Raised voices, tears, angst, and slamming doors followed. All from her. Though I feel that I contributed to the drama by not articulating my viewpoint very well. This is good though. I'm being called out of my automatic responses and really trying to know why I'm saying some things.
Why is it so important that my children wear unstained clothes and clean clothes and that they themselves are clean? Aubrey really wants to know. And "because it's gross" isn't cutting it for her.
And the irritating thing is I just can't seem to find an answer to satisfy her. Or myself really. I'm unsure how to put it into words. It has something to do with self-confidence and self-respect; I know that. And how you are judged by others. Unfortunately that is in there, too.
I think it is that particular point that set off the escalating trauma for Aubrey today. That I mentioned what others would think of her. Then there was something about her not caring about that (so I said I would have to then) and something about life lessons and learning to mind my own business and another slammed door. I didn't follow what she was saying because see was doing the melodramatic voice warble thing at the time.
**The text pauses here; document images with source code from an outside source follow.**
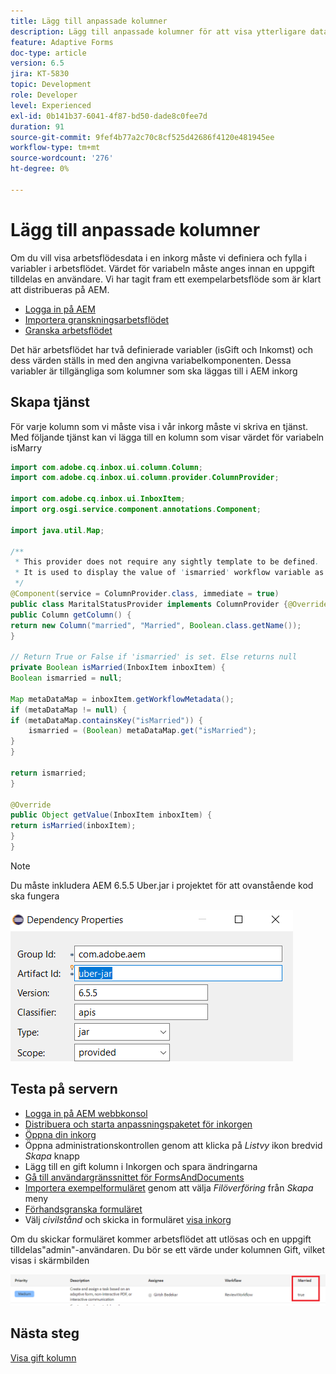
 ```yaml
---
title: Lägg till anpassade kolumner
description: Lägg till anpassade kolumner för att visa ytterligare data i arbetsflödet
feature: Adaptive Forms
doc-type: article
version: 6.5
jira: KT-5830
topic: Development
role: Developer
level: Experienced
exl-id: 0b141b37-6041-4f87-bd50-dade8c0fee7d
duration: 91
source-git-commit: 9fef4b77a2c70c8cf525d42686f4120e481945ee
workflow-type: tm+mt
source-wordcount: '276'
ht-degree: 0%

---
```


# Lägg till anpassade kolumner

Om du vill visa arbetsflödesdata i en inkorg måste vi definiera och fylla i variabler i arbetsflödet. Värdet för variabeln måste anges innan en uppgift tilldelas en användare. Vi har tagit fram ett exempelarbetsflöde som är klart att distribueras på AEM.

* [Logga in på AEM](http://localhost:4502/crx/de/index.jsp)
* [Importera granskningsarbetsflödet](assets/review-workflow.zip)
* [Granska arbetsflödet](http://localhost:4502/editor.html/conf/global/settings/workflow/models/reviewworkflow.html)

Det här arbetsflödet har två definierade variabler (isGift och Inkomst) och dess värden ställs in med den angivna variabelkomponenten. Dessa variabler är tillgängliga som kolumner som ska läggas till i AEM inkorg

## Skapa tjänst

För varje kolumn som vi måste visa i vår inkorg måste vi skriva en tjänst. Med följande tjänst kan vi lägga till en kolumn som visar värdet för variabeln isMarry

```java
import com.adobe.cq.inbox.ui.column.Column;
import com.adobe.cq.inbox.ui.column.provider.ColumnProvider;

import com.adobe.cq.inbox.ui.InboxItem;
import org.osgi.service.component.annotations.Component;

import java.util.Map;

/**
 * This provider does not require any sightly template to be defined.
 * It is used to display the value of 'ismarried' workflow variable as a column in inbox
 */
@Component(service = ColumnProvider.class, immediate = true)
public class MaritalStatusProvider implements ColumnProvider {@Override
public Column getColumn() {
return new Column("married", "Married", Boolean.class.getName());
}

// Return True or False if 'ismarried' is set. Else returns null
private Boolean isMarried(InboxItem inboxItem) {
Boolean ismarried = null;

Map metaDataMap = inboxItem.getWorkflowMetadata();
if (metaDataMap != null) {
if (metaDataMap.containsKey("isMarried")) {
    ismarried = (Boolean) metaDataMap.get("isMarried");
}
}

return ismarried;
}

@Override
public Object getValue(InboxItem inboxItem) {
return isMarried(inboxItem);
}
}
```

>[!NOTE]
>
>Du måste inkludera AEM 6.5.5 Uber.jar i projektet för att ovanstående kod ska fungera

![uber-jar](assets/uber-jar.PNG)

## Testa på servern

* [Logga in på AEM webbkonsol](http://localhost:4502/system/console/bundles)
* [Distribuera och starta anpassningspaketet för inkorgen](assets/inboxcustomization.inboxcustomization.core-1.0-SNAPSHOT.jar)
* [Öppna din inkorg](http://localhost:4502/aem/inbox)
* Öppna administrationskontrollen genom att klicka på _Listvy_ ikon bredvid _Skapa_ knapp
* Lägg till en gift kolumn i Inkorgen och spara ändringarna
* [Gå till användargränssnittet för FormsAndDocuments](http://localhost:4502/aem/forms.html/content/dam/formsanddocuments)
* [Importera exempelformuläret](assets/snap-form.zip) genom att välja _Filöverföring_ från _Skapa_ meny
* [Förhandsgranska formuläret](http://localhost:4502/content/dam/formsanddocuments/snapform/jcr:content?wcmmode=disabled)
* Välj _civilstånd_ och skicka in formuläret
  [visa inkorg](http://localhost:4502/aem/inbox)

Om du skickar formuläret kommer arbetsflödet att utlösas och en uppgift tilldelas&quot;admin&quot;-användaren. Du bör se ett värde under kolumnen Gift, vilket visas i skärmbilden

![gift-kolumn](assets/married-column.PNG)

## Nästa steg

[Visa gift kolumn](./use-sightly-template.md)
I don't think she was telling me to mind my own business, but maybe she was.
After the door slammed, Robert came out of his room and quietly called from the top of the stairs, "I think you should leave her alone now, Mom." Very wise. I wanted to keep talking -- trying to convince her of my point (whatever it was), but Robert was right. I needed to stop talking now and let her feel, process and decide on her own whatever was going to do.
She's changed into other clothes and is now politely and compassionately playing with Robert (which is rare these days). Even throughout the "fight" if you want to call it that, she emerged from her room two or three times to calmly try to articulate her thoughts and feelings. I was impressed. I hope that all our disagreements are handled this way, with open communication despite distressed feelings and snarky side comments. (By her, of course.) *snort*
I think some upcoming sewing projects will be some cool, loose-fitting clothes for both the kids. And they can pick out their own fabric.
I don't mind the color, style or type of clothing they wear (as long as it is weather-appropriate); nor do I mind what hairstyle, hair color or body piercings or tatoos they want or get. I believe it is important to express whatever you are feeling this way, or express who you are this way. But you've gotta be clean, dude. And I don't know why. That's just the way it is.
You know, I personally know two homeless people (that I know of) that I see on a regular basis and hang out with them. They are funny and intelligent and artistic. And clean. One's kinda kick back in his clothing style (more of what I might wear while lounging about on a Sunday, or to clean the garage, say) and has wild Afro-curly hair with a full beard; and one's got about one outfit. I've seen him wear a couple different shirts, but always the same pants, boots and coat. But neither of them smell, look dirty or have dirty looking or smelling clothes. They take more pride in their appearance than my children.
And that's what bothers me. But I don't know why. That's just the way it is.